*** Opening DATA EXCERPTS ***
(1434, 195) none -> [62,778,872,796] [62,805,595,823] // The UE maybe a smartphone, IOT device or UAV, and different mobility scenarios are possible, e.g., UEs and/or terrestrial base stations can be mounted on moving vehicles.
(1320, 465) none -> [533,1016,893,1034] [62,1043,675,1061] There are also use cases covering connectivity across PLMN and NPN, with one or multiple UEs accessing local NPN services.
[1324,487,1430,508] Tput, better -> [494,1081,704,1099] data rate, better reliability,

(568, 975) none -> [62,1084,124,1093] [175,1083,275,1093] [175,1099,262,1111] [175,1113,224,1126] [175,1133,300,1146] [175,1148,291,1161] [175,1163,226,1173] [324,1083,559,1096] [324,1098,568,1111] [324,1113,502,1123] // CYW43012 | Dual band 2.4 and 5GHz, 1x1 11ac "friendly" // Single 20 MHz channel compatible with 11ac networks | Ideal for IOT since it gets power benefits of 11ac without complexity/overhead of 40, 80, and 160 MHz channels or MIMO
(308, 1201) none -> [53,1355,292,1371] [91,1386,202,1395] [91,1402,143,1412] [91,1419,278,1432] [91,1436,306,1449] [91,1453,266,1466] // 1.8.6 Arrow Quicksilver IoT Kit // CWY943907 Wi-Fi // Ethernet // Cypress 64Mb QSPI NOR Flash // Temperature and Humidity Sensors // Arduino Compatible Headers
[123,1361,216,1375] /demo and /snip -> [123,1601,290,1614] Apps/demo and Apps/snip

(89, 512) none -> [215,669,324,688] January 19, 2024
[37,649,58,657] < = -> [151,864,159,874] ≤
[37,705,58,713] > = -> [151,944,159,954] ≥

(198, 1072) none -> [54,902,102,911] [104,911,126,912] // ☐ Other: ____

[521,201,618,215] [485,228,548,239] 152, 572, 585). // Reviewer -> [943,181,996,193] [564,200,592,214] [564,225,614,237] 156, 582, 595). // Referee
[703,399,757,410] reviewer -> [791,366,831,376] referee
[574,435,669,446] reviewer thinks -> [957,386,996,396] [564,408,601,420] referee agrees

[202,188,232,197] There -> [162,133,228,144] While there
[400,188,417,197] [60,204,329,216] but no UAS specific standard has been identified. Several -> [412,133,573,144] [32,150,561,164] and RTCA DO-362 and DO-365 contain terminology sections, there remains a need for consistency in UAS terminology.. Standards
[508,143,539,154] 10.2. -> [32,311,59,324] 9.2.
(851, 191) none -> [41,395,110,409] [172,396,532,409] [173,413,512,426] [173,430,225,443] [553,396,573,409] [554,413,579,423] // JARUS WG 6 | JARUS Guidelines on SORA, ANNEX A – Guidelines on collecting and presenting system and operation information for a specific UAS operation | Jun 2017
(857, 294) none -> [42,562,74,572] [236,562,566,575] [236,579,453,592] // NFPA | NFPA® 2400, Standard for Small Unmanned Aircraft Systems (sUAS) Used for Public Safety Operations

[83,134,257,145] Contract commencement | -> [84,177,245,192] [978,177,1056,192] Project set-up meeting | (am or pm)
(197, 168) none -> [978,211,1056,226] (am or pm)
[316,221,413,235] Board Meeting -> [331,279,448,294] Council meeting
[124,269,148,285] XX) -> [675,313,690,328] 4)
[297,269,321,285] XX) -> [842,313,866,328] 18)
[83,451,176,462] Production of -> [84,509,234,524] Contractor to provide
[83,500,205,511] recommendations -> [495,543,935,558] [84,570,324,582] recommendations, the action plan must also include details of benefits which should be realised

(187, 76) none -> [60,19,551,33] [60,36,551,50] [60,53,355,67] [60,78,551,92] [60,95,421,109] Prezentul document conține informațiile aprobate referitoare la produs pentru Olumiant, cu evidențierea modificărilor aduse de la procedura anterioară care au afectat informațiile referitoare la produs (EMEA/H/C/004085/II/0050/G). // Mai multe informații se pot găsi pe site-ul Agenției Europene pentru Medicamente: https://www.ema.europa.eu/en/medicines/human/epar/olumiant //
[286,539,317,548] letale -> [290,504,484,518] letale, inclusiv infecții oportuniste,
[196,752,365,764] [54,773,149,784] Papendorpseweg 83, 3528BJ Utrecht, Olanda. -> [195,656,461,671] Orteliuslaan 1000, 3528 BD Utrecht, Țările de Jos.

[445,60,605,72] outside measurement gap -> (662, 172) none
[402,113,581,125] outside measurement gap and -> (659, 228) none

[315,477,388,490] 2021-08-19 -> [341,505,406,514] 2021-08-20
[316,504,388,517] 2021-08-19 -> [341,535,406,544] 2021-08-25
*** Closing DATA EXCERPTS ***
Starting with the line above that holds "(851, 191) none" and stopping with the line that holds "(857, 294) none", reproduce each line exactly, omitting all other lines.

(851, 191) none -> [41,395,110,409] [172,396,532,409] [173,413,512,426] [173,430,225,443] [553,396,573,409] [554,413,579,423] // JARUS WG 6 | JARUS Guidelines on SORA, ANNEX A – Guidelines on collecting and presenting system and operation information for a specific UAS operation | Jun 2017
(857, 294) none -> [42,562,74,572] [236,562,566,575] [236,579,453,592] // NFPA | NFPA® 2400, Standard for Small Unmanned Aircraft Systems (sUAS) Used for Public Safety Operations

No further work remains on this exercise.